Since the “Orange Revolution,” the state has been waging war against the single tax. Both Tymoshenko and Yanukovych attempted to abolish it, and now the united Donetsk team has taken up the cause with renewed determination. I can identify three reasons for this restlessness.
The first is the simplest and most obvious. “What’s this—you paid me, and that’s it? What if I need money again tomorrow or something else?” The client of the state must be available for robbery at any time of year and any time of day. What matters to the state is not so much the taxpayers’ money as their dependence.
The second reason is, so to speak, a matter of the present. Enterprises (along with the little people who work there) are the main subject of redistribution in the Ukrainian version of feudalism. In the classical medieval version, it is land with the peasantry; in ours, it is enterprises. Enterprises pass “under the hand” of one kakistocrat or another as a result of palace intrigue and shifts in power; enterprises are seized by “raiders,” and so on, and so forth. Admittedly, the situation differs from the Middle Ages, and this must be noted. Unlike territory, which has, so to speak, a limited supply, the supply of enterprises is inexhaustible. They can be seized from each other, endlessly destroyed and ruined as “legal entities.” This happens because enterprises are created not only by kakistocrats but also by the little people themselves. They grow them, tend to them and cherish them until the moment those enterprises begin to generate profit. At that point, kakistocrats’ people usually appear, offering “cooperation”—that is, vassal dependence. Of course, I am greatly simplifying; often such ingenuity is displayed in this endeavor that, had it been applied to peaceful purposes, we would already be living under capitalism. In any case, a healthy enterprise enters the cycle, becomes a source of income for the feudal lord, and an object for attacks and trades among kakistocrats.

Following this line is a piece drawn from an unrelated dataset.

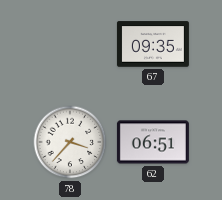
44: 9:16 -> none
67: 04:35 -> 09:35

Generally speaking, what matters for our topic is this—in order for the process of redistribution of enterprises to function normally, they must initially fall within certain common regulatory frameworks. “Single taxpayers” fall outside these frameworks. They are like free cities in the Middle Ages. They seem to pay the lord, but you can’t take them by force. It is telling that in the Donetsk reform program, the single tax is called a “preferential” one. Indeed, from the lord’s point of view, the townspeople are insolent, unscrupulous recipients of preferences.
When Kuchma introduced the single tax, the kakistocrats viewed it as a concession for the little people—roughly like replacing corvée with quitrent. However, the state’s “economic” activity led to the impoverishment of the country. After all, the cycle of enterprises does not pass without consequence. Although legal entities can, it would seem, appear and disappear painlessly, from an economic perspective, the activity of forcibly redistributing enterprises destroys national wealth. The reason is obvious—changes in the status and activity of enterprises occur not for economic reasons (that is, not depending on the quality of the enterprise’s activity), but for political reasons. In this case, the resources of society are simply wasted. At the same time, the impoverishment is barely noticeable, like, for example, environmental pollution.
Now the impoverishment has led to the fact that the little people are extremely reluctant to resume the process of the enterprise cycle. Let us note that the Donetsk people most likely realize that in reality the “state” about which they are so concerned will suffer losses from the abolition of the single tax. However, this does not matter, since the task is not to increase the revenues of the “state.”
The third reason is a matter of the future. A “single taxpayer” can always say to the state, “I pay you. What more do you want?” Such behavior is unacceptable, and here is why. The so-called single tax is an extremely dangerous precedent. The single tax is, in essence, a per capita direct tax—that is, a prototype of maximally simple and transparent relations between a person and the state. The practice of the single tax shows that all the hysterical bustle that the state creates around “entrepreneurial activity” and “filling the budget” is devoid of its own content. Direct taxes accomplish these same tasks without any bustle and the complex machinery of indirect taxes and the accompanying “controlling” activity. Therefore, a direct tax allows questions to be posed to the state. You need a budget? But for what? Why so much? And how and where will you spend all of this? The longer a direct single tax had existed, the faster people would awaken from the spell of “state” bustle and understand how things actually stand. Of course, this cannot be permitted.
The single tax is our last foothold for the growth of civil society. A progressively developing civil society can only emerge among self-sufficient and responsible people. Such a person cannot be “at fault” before the state. A single taxpayer is much less “at fault” than all his other fellow unfortunates. This is precisely why he must be destroyed.